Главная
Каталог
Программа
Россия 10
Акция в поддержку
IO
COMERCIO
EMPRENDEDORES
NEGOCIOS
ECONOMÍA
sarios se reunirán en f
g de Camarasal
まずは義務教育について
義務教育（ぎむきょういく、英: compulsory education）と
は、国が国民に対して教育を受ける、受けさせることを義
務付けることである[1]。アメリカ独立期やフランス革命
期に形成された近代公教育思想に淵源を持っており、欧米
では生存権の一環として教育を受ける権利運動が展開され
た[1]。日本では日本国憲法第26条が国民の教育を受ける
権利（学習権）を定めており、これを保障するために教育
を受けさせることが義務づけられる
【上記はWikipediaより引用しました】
# # # # #
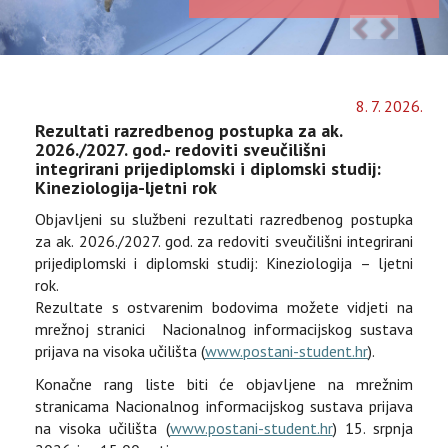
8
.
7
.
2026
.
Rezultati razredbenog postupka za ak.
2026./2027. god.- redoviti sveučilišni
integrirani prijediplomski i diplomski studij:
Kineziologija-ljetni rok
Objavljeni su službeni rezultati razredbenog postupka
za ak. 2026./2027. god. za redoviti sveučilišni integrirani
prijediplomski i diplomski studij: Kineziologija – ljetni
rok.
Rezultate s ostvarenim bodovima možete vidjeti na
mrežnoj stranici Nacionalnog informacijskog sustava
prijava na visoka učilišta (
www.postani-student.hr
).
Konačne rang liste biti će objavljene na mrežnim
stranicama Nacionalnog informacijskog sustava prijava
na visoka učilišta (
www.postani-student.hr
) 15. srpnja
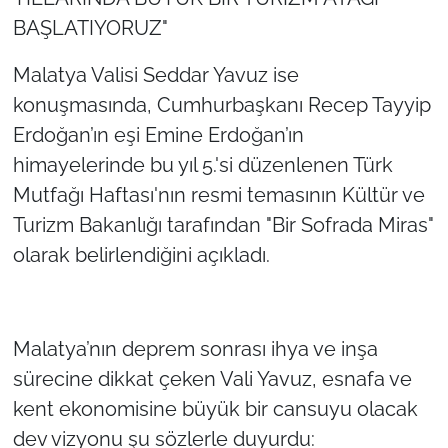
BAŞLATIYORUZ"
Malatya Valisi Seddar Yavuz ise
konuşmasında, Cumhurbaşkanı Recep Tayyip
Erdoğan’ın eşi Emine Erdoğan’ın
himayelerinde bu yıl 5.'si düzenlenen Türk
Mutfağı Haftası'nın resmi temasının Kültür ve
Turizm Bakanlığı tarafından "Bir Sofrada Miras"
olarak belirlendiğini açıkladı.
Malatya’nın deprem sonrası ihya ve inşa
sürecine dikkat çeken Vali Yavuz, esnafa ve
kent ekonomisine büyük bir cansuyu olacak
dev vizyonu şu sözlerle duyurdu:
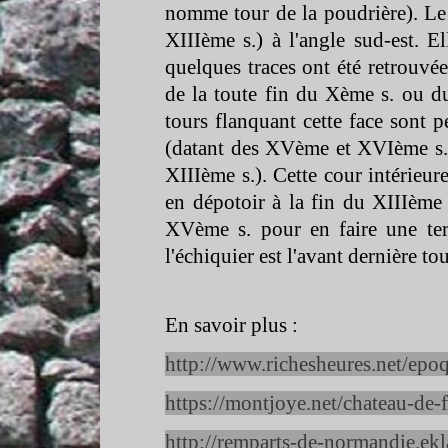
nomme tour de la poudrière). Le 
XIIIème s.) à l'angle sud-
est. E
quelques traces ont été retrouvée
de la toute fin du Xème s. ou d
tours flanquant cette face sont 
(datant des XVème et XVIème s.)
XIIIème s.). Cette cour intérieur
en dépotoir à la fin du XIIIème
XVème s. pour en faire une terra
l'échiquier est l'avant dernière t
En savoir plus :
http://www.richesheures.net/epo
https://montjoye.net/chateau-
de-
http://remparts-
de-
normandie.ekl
# # # # #
**Task objective:** Within the records above, how many lines include the word "Yavuz"? State the number by itself.

**Result of this exercise:** 2